Looking forward, the company is reprocessing seismic data and reviewing well logs, with a view to identifying new drilling targets. Potential targets under the platform could double production. The company also has plans to sidetrack one of its wells.

However, it is only possible to drill from a jack-up rig, and that has to happen during the summer. There is only one jack-up rig in the inlet and Hilcorp currently has that rig under contract. Furie has been working on the permits needed to move the rig, presumably with a view to coming to some commercial agreement with Hilcorp for the use of the rig. Hex Furie has the capability to self-finance the drilling this year, Slaughter said. But there are long lead time items needed for the drilling. It could be possible to bring new gas to the market within 60 days of starting drilling, Slaughter said.

The company has also acquired some onshore leases with gas potential on the west side of the Kenai Peninsula. This is an exploration play, with first gas production perhaps 15 to 24 months into the future, Slaughter said.

Overriding royalty interests

Slaughter commented that a particular problem with investing in the Kitchen Lights unit arises from the fact that the unit is subject to 12.5% overriding royalty interests in addition to the state's 12.5% royalties. Moreover, a 10% carried working interest for the unit owners increases Hex Furie's portion of the capital cost of any development. This all degrades the economics of further development in the unit.

Slaughter said that the company has sought royalty relief from the state, so far without success. The company has also unsuccessfully tried to buy out the owners of the overriding royalty interests.

But a new drilling program at Kitchen Lights could easily double field production, Slaughter said.

Undeveloped gas resources at Cosmopolitan

Benjamin Johnson, CEO of BlueCrest Energy, talked about major, undeveloped gas resources in the Cosmopolitan oil and gas field offshore the southern Kenai Peninsula. BlueCrest is producing oil and a small amount of natural gas from the field using directional drilling from an onshore well pad. However, there are major gas resources in sand reservoirs above the oil reservoirs. Unfortunately the gas reservoirs are too shallow to enable development by drilling wells from onshore. An offshore platform is required, together with a subsea gas pipeline to transport gas to the onshore gas infrastructure.

In addition, if there were an offshore platform, BlueCrest could use a well from the platform to pump water into the oil zones below the gas reservoirs, to improve oil production, Johnson said.

There are 235 bcf of proven gas reserves in the field -- gas production from the field could support 24% of Cook Inlet gas demand, Johnson said. The gas resource has been demonstrated through more than 25 well penetrations and the evaluation of 3D seismic, he said.

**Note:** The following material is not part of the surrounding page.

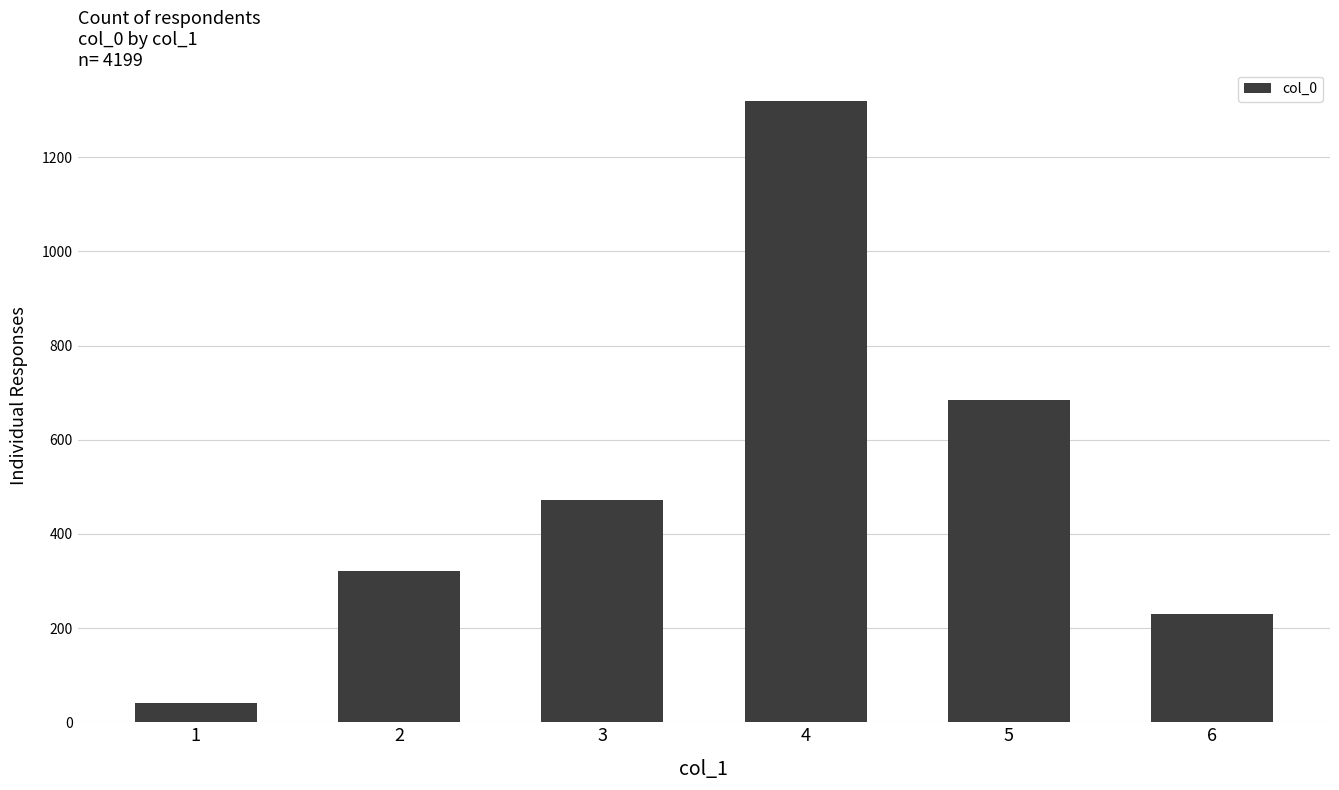

What is the difference between the maximum and minimum values?

1280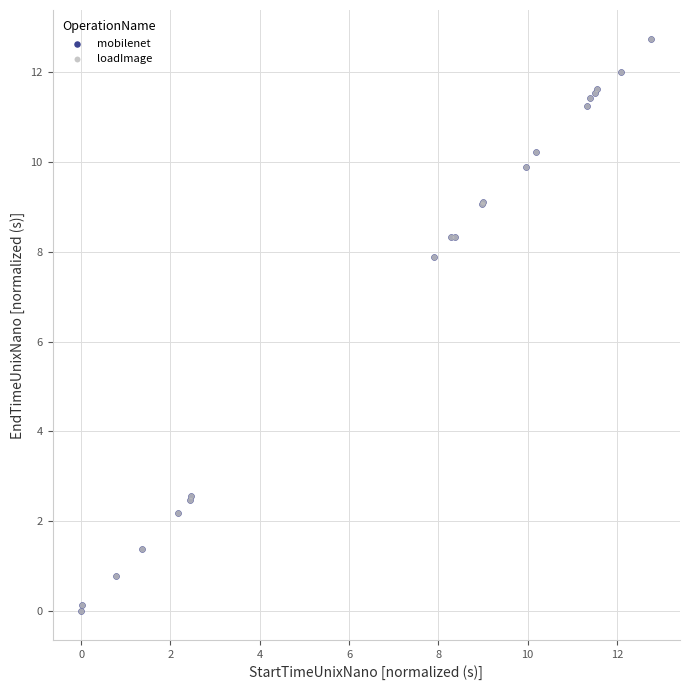

Which series has the largest Y range (max minus min)?

mobilenet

BlueCrest has carried out preliminary permitting work for a potential development, as well as most of the engineering and design work for the placement of a platform and associated pipeline. Detailed construction design remains to be done.

The missing piece is the required investment funding, estimated at around $400 million. Upon the receipt of funding, the gas field could be online in around 30 to 40 months, Johnson said.